* **ACTIVITY**
With pictures left out, retype the lines from the start of the records through the one that contains "right knee: (520, 451, 22)".

[DATA SUPPLIED Boundary: Start]

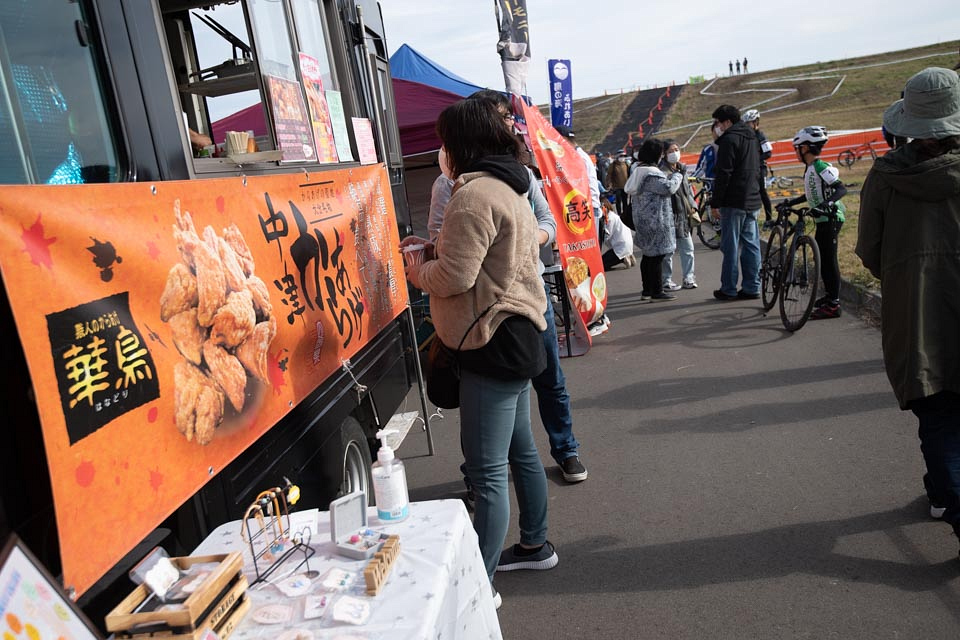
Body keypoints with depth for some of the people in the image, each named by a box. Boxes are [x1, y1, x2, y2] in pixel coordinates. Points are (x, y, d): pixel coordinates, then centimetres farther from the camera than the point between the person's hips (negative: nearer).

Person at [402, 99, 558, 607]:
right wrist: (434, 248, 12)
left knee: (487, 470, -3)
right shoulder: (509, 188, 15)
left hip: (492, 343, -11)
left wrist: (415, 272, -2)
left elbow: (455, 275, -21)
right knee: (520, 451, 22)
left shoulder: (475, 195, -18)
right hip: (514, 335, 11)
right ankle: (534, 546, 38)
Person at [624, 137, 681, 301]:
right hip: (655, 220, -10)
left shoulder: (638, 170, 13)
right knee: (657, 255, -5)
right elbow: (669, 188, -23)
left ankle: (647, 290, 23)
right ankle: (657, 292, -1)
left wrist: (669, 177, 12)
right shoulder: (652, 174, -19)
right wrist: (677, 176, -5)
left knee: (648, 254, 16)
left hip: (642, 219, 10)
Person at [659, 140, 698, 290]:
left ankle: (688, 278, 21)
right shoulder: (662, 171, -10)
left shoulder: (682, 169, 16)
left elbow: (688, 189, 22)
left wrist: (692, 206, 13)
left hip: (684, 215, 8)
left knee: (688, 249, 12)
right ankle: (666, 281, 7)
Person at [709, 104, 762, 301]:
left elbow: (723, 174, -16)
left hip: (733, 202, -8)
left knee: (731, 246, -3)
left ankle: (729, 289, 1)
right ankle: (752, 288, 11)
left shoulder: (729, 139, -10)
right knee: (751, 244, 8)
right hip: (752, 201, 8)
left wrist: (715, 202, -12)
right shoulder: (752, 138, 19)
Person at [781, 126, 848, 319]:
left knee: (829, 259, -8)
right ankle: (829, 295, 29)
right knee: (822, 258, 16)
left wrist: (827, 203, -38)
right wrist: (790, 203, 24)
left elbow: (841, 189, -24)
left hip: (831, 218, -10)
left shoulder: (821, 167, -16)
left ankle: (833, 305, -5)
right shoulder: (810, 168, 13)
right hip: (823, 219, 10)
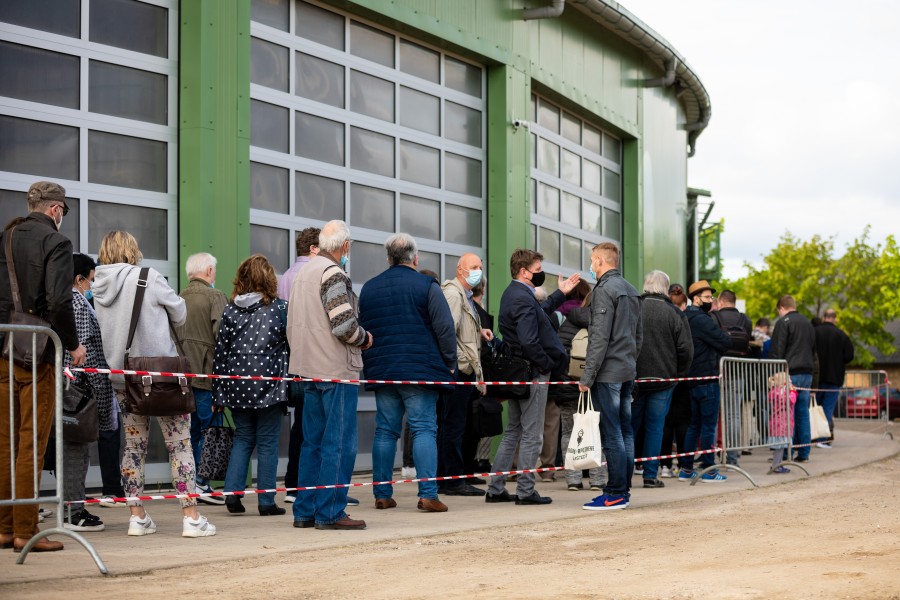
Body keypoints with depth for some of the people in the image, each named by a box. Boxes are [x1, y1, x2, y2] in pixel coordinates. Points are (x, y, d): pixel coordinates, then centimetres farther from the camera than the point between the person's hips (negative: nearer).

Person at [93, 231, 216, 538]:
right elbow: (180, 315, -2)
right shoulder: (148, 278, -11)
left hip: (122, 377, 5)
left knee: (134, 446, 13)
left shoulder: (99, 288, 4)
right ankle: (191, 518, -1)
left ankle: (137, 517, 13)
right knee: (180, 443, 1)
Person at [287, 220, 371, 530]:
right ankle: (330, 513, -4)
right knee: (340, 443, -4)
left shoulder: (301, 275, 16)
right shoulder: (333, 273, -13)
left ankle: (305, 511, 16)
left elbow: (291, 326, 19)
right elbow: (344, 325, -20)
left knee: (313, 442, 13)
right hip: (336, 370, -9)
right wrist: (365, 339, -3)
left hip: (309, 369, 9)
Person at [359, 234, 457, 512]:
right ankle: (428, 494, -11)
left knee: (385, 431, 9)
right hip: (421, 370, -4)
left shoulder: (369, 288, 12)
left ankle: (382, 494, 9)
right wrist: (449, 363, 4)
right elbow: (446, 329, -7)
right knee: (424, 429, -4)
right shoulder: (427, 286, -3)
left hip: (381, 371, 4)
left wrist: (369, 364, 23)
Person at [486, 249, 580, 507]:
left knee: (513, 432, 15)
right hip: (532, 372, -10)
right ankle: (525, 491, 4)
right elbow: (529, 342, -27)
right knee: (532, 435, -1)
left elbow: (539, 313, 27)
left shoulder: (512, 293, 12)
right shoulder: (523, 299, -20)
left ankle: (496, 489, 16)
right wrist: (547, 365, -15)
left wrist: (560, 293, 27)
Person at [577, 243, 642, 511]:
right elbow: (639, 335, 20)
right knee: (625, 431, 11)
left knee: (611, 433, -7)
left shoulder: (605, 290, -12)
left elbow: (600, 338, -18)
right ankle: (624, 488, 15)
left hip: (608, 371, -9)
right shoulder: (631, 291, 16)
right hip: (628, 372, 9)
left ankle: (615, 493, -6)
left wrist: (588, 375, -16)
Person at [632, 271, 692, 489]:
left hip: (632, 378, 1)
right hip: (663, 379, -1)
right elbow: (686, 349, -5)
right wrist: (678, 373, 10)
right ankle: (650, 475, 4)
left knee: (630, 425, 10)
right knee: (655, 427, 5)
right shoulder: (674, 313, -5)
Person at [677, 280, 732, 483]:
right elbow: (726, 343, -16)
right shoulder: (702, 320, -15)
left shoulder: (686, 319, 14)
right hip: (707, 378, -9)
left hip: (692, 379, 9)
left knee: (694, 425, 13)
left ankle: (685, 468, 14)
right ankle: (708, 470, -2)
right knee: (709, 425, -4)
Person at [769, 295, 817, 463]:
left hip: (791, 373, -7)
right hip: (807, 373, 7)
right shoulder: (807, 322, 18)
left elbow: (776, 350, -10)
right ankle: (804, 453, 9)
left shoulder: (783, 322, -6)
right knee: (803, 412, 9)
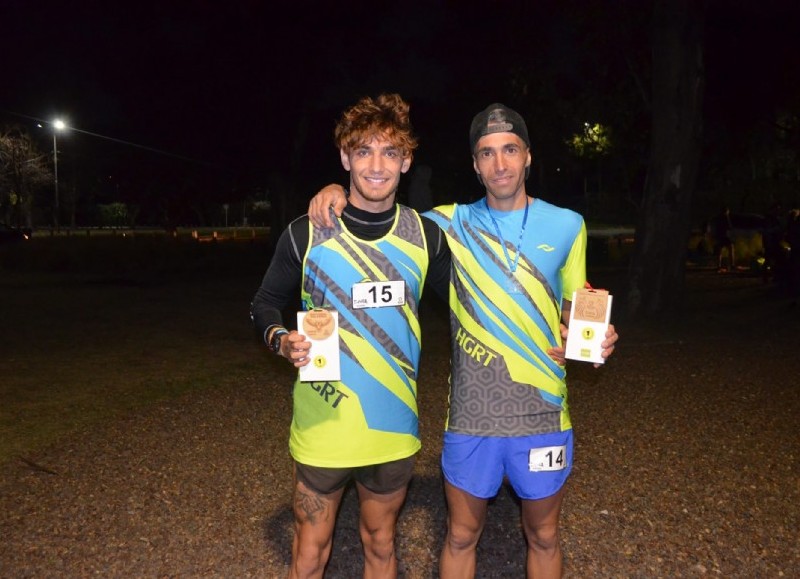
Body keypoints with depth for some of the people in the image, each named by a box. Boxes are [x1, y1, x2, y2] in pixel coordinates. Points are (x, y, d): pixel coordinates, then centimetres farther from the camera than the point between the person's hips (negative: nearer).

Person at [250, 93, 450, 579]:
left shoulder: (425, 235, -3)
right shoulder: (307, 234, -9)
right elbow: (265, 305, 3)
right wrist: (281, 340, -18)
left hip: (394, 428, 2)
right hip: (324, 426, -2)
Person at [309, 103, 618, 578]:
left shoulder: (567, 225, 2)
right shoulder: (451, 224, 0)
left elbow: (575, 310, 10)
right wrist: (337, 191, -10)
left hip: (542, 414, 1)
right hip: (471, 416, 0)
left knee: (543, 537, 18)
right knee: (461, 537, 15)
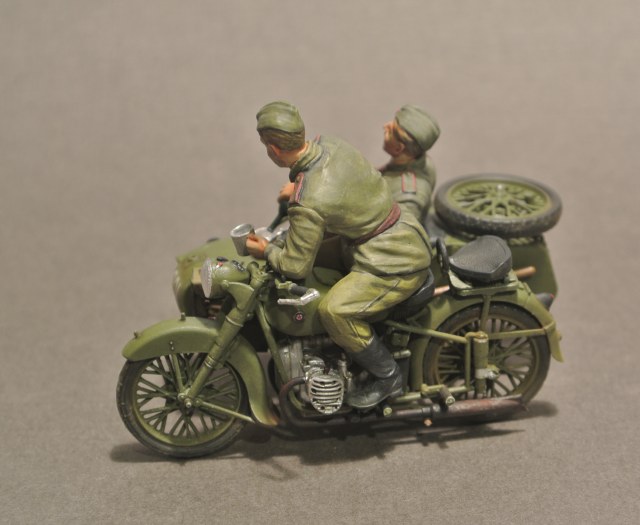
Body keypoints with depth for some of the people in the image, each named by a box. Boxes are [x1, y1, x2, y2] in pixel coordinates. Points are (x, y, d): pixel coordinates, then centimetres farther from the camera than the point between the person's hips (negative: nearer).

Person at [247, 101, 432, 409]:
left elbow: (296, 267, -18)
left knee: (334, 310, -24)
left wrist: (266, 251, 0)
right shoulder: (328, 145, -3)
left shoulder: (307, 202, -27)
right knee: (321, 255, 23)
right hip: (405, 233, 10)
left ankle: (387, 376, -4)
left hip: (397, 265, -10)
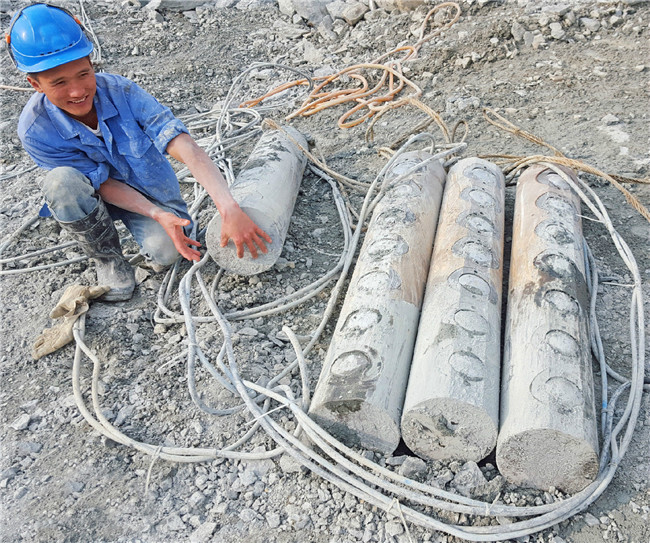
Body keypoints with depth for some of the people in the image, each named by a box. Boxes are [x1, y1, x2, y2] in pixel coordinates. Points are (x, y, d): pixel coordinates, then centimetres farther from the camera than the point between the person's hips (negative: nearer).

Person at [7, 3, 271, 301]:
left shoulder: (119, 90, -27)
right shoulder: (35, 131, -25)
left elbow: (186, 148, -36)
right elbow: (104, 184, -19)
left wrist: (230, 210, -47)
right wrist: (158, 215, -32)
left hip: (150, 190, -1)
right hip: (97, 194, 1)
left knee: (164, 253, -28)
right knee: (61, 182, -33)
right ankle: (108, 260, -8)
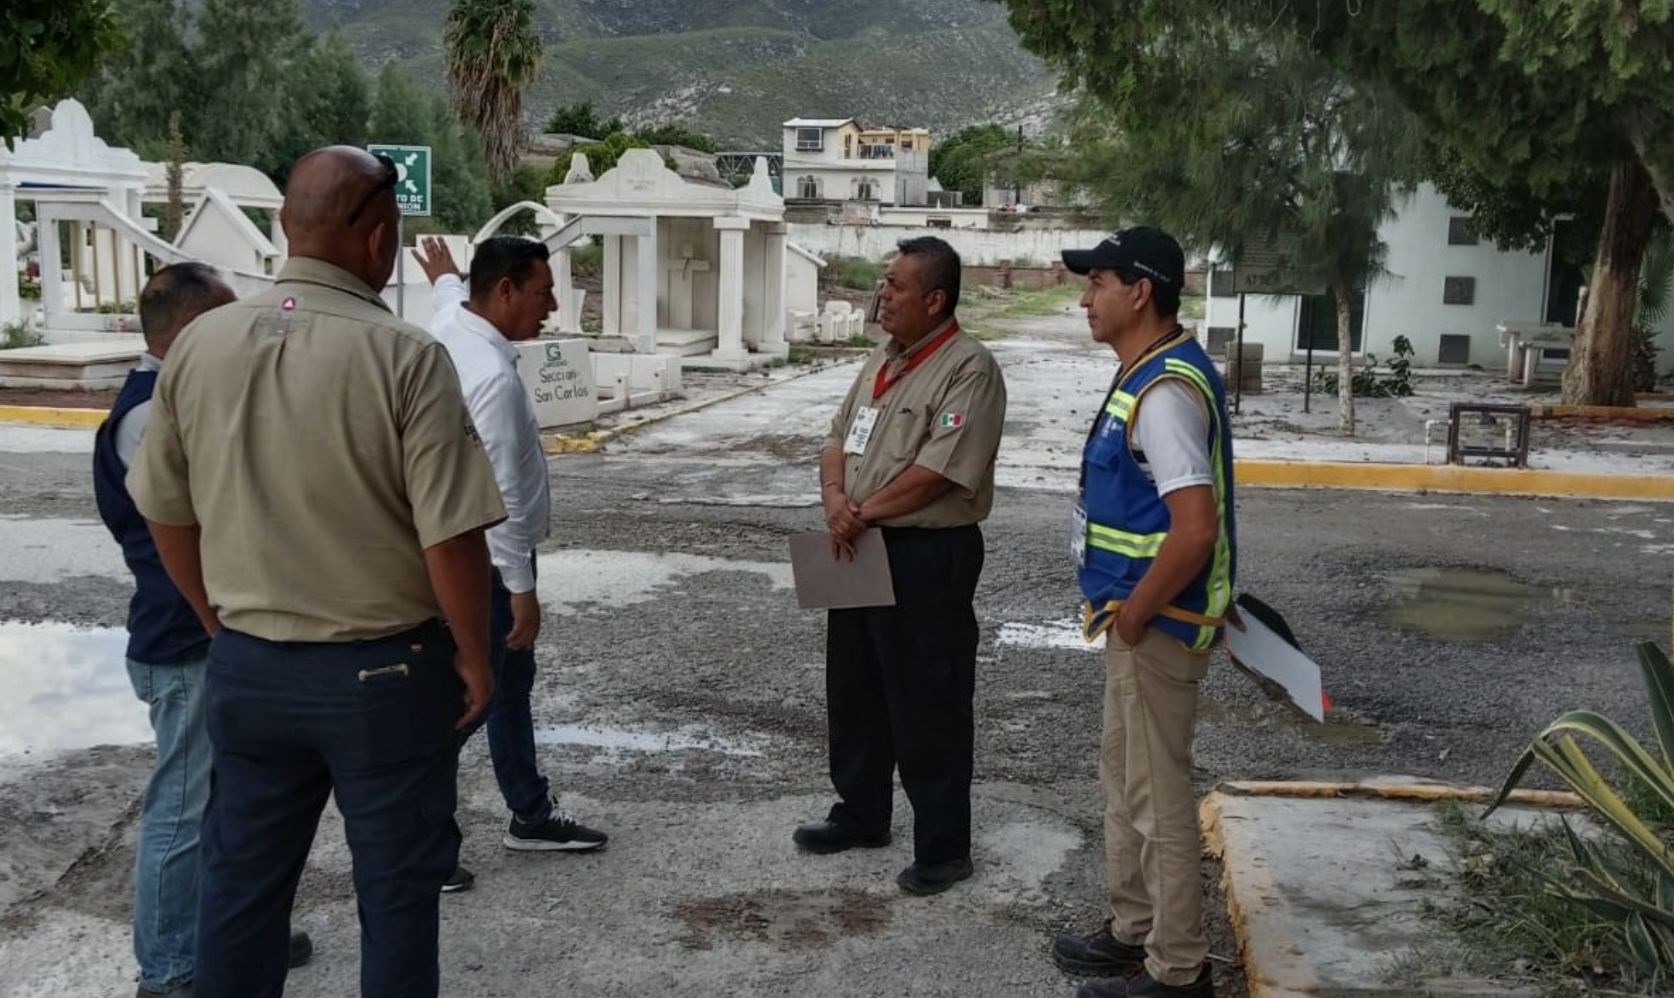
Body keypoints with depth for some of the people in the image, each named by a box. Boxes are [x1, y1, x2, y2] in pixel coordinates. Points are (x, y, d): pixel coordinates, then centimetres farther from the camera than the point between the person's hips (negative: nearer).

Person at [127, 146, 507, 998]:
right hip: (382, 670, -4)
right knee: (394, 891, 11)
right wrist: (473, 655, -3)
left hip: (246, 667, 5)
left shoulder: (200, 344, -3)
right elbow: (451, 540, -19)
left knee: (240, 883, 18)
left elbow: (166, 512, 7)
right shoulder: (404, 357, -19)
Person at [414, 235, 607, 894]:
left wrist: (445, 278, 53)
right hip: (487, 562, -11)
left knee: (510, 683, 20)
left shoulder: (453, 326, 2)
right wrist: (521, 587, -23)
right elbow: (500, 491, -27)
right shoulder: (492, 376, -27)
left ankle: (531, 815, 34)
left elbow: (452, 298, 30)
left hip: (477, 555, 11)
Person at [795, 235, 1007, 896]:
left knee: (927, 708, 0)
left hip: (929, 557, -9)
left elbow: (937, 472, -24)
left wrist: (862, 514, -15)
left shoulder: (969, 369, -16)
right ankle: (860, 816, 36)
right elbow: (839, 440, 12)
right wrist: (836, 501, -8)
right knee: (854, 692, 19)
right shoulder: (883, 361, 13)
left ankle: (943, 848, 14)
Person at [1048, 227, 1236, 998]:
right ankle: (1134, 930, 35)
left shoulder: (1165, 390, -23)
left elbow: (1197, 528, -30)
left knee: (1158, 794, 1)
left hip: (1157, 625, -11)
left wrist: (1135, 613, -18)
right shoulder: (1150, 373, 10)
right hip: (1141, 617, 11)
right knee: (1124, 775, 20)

[DATA SUPPLIED Boundary: End]

* **YOUR SOLUTION**
Body keypoints with depth for some of the people in the image, each named by a box. Boxes are [x1, y1, x2, y2] in pixel coordinates. Points are (x, y, d): pixel coordinates, then centimetres farther from the camera than the point between the person's hips (negative: nearer).

Person at [402, 99, 558, 607]:
right wrist: (434, 248, 12)
left knee: (487, 470, -3)
right shoulder: (509, 188, 15)
left hip: (492, 343, -11)
left wrist: (415, 272, -2)
left elbow: (455, 275, -21)
right knee: (520, 451, 22)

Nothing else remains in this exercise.